Activity - All entries are to be copied exactly, with pictures removed.

Extracted entries -
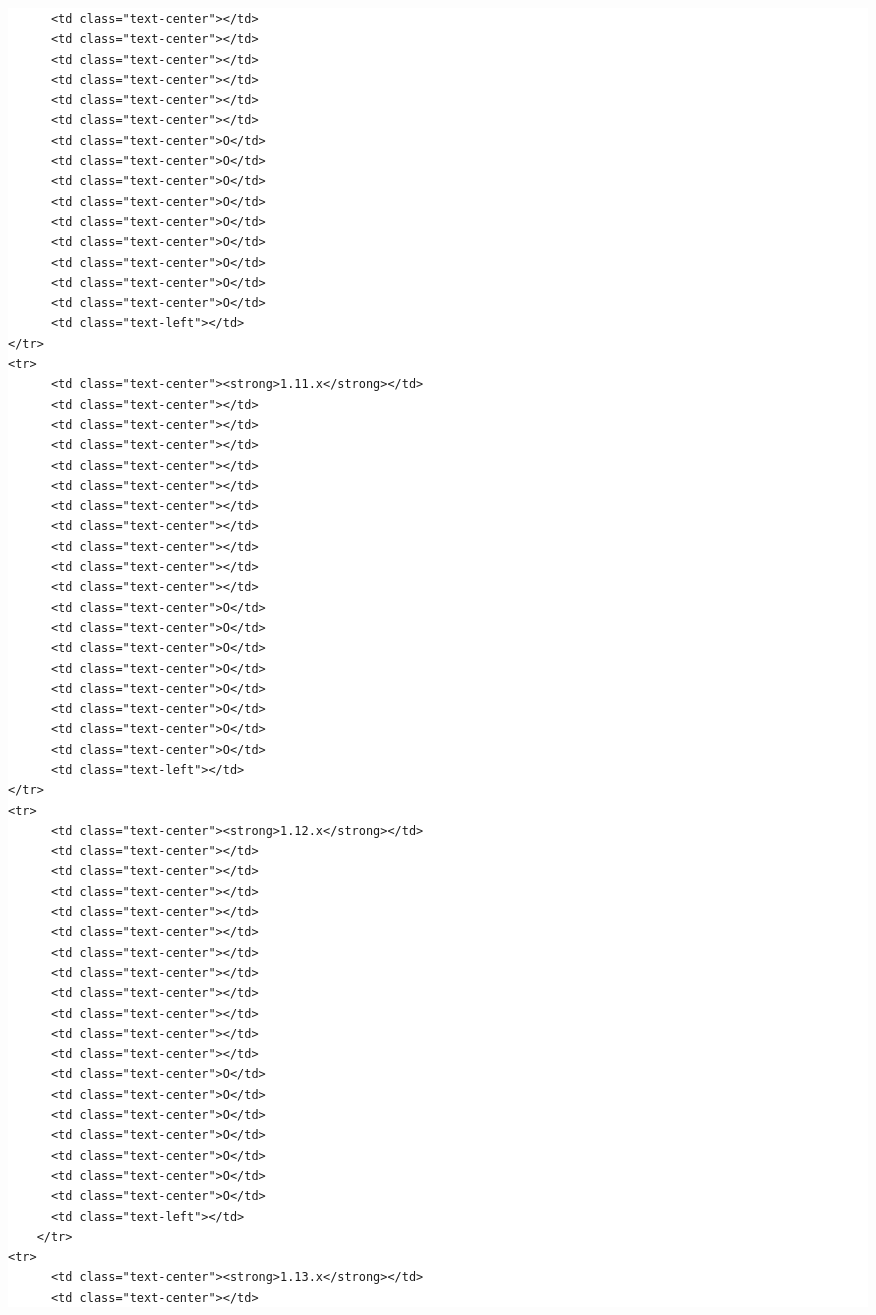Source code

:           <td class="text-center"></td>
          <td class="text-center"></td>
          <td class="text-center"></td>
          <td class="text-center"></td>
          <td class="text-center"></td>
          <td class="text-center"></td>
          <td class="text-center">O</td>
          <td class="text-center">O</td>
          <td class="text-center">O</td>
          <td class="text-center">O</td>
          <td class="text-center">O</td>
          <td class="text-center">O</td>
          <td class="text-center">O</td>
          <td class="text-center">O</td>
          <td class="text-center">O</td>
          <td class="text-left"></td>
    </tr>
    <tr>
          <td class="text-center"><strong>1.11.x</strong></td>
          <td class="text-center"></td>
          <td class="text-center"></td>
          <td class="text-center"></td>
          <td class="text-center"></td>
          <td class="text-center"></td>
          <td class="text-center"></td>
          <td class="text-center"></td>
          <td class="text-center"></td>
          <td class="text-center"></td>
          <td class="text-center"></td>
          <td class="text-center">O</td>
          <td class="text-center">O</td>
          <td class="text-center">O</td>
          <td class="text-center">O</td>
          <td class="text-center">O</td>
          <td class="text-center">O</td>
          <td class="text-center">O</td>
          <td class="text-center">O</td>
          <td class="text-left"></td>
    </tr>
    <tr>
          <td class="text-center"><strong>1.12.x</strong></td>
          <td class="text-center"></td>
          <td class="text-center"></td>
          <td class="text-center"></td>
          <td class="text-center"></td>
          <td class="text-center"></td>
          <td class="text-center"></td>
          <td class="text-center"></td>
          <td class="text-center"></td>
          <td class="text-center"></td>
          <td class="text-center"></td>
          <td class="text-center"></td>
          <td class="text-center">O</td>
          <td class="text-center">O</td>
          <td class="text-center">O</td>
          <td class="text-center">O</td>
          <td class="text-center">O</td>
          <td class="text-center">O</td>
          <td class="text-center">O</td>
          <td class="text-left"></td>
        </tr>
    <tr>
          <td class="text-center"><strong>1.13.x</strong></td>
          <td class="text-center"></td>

The completed task -
Source code

:           <td class="text-center"></td>
          <td class="text-center"></td>
          <td class="text-center"></td>
          <td class="text-center"></td>
          <td class="text-center"></td>
          <td class="text-center"></td>
          <td class="text-center">O</td>
          <td class="text-center">O</td>
          <td class="text-center">O</td>
          <td class="text-center">O</td>
          <td class="text-center">O</td>
          <td class="text-center">O</td>
          <td class="text-center">O</td>
          <td class="text-center">O</td>
          <td class="text-center">O</td>
          <td class="text-left"></td>
    </tr>
    <tr>
          <td class="text-center"><strong>1.11.x</strong></td>
          <td class="text-center"></td>
          <td class="text-center"></td>
          <td class="text-center"></td>
          <td class="text-center"></td>
          <td class="text-center"></td>
          <td class="text-center"></td>
          <td class="text-center"></td>
          <td class="text-center"></td>
          <td class="text-center"></td>
          <td class="text-center"></td>
          <td class="text-center">O</td>
          <td class="text-center">O</td>
          <td class="text-center">O</td>
          <td class="text-center">O</td>
          <td class="text-center">O</td>
          <td class="text-center">O</td>
          <td class="text-center">O</td>
          <td class="text-center">O</td>
          <td class="text-left"></td>
    </tr>
    <tr>
          <td class="text-center"><strong>1.12.x</strong></td>
          <td class="text-center"></td>
          <td class="text-center"></td>
          <td class="text-center"></td>
          <td class="text-center"></td>
          <td class="text-center"></td>
          <td class="text-center"></td>
          <td class="text-center"></td>
          <td class="text-center"></td>
          <td class="text-center"></td>
          <td class="text-center"></td>
          <td class="text-center"></td>
          <td class="text-center">O</td>
          <td class="text-center">O</td>
          <td class="text-center">O</td>
          <td class="text-center">O</td>
          <td class="text-center">O</td>
          <td class="text-center">O</td>
          <td class="text-center">O</td>
          <td class="text-left"></td>
        </tr>
    <tr>
          <td class="text-center"><strong>1.13.x</strong></td>
          <td class="text-center"></td>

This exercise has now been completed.